PROVIDED TEXT:

"""

15. Linear unit as claimed in claim 1, characterized in that the guide rail (12) is symmetrical and a recess (18) receiving at least one permanent magnet (82) of the linear motor is fitted into the side facing the transverse support segment (42) of the carriage (40) and runs over the full length of the guide rail (12).

16. Linear unit as claimed in claim 1, characterized in that the lateral leg segments (44) of the carriage (40) each comprise at least one seat (46) for one of the bearing elements, the seat (46) comprising an aperture (47) at the inside of each leg segment (44), said aperture running over the full length of the carriage (40).

17. Linear unit as claimed in claim 16, characterized in that the seat (46) is substantially circular or semi-circular in cross-section.

18. Linear unit as claimed in claim 16, characterized in that at least one further bearing surface (48) to brace and guide the bearing elements, is provided in the particular seats (46), preferably being situated opposite the pertinent aperture (47).

19. Linear unit as claimed in claim 18, characterized in that two bearing surfaces (48) are present in the particular seats (46), where the two bearing surfaces (48) preferably subtend between them an angle of 90° relative to the particular leg segment (44).

20. Linear unit as claimed in claim 1, characterized in that at least one gap (50), open toward the leg inside, is present in both leg segments (44) of the carriage (40), said gap being fitted with a widening (52) toward the leg outside.

21. Linear unit as claimed in claim 20, characterized in that the two leg segments (44) furthermore are fitted with boreholes (62, 64) perpendicular to the longitudinal axes of said segments to receive tightening means adjusting the bearing.

22. Linear unit as claimed in claim 20, characterized in that furthermore another gap open toward the leg inside is present in the transition zones of the carriage (40) between the leg segments (44) and the transverse support segment (42).

23. Linear unit as claimed in claim 22, characterized in that at least one groove (110) open toward the leg inside and running over the full length of the leg segments (44) is fitted into both segments of the carriage (40) each time between the two gaps.

24. Linear unit as claimed in claim 1, characterized in that the bearing elements comprise bar-like retention elements (70) of substantially circular cross-section.

"""

INFORMATION SHOWN:
"""

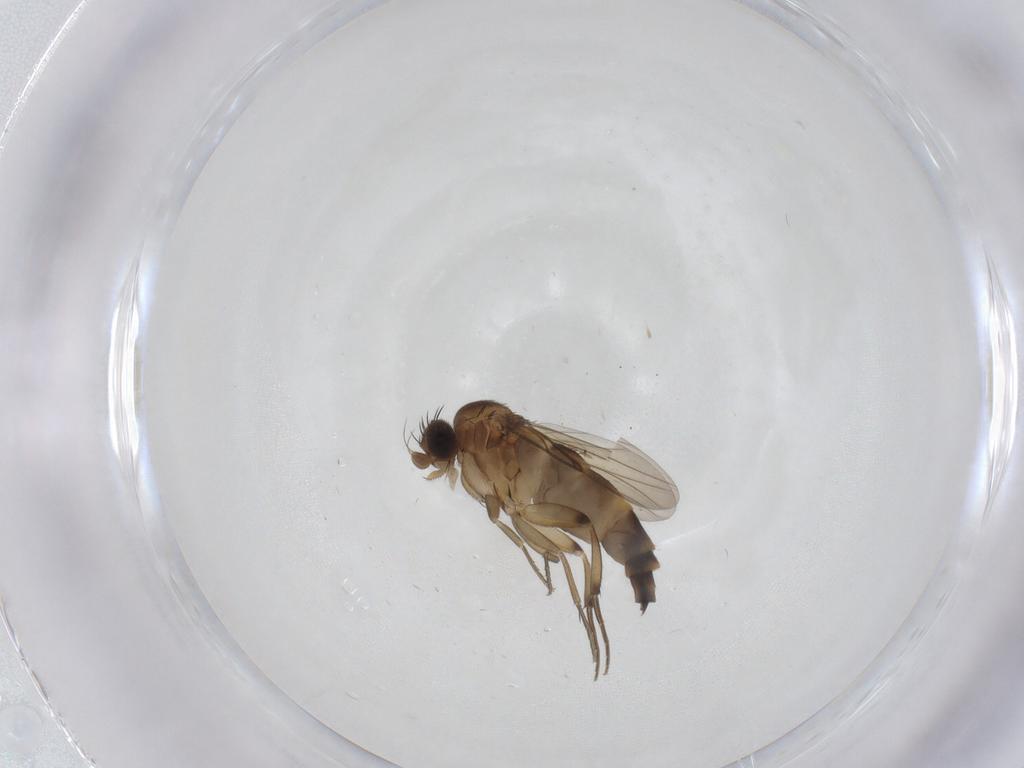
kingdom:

"""

GOALS:
1. List the numbers of every claim in the patent claims text that is stated as depending on claim 1.
2. According to the patent claims, what angle do the two bearing surfaces (48) preferably subtend between them?

RESULTS FOR THE EXERCISE:
1. 15, 16, 20, 24

2. An angle of 90° relative to the particular leg segment (44).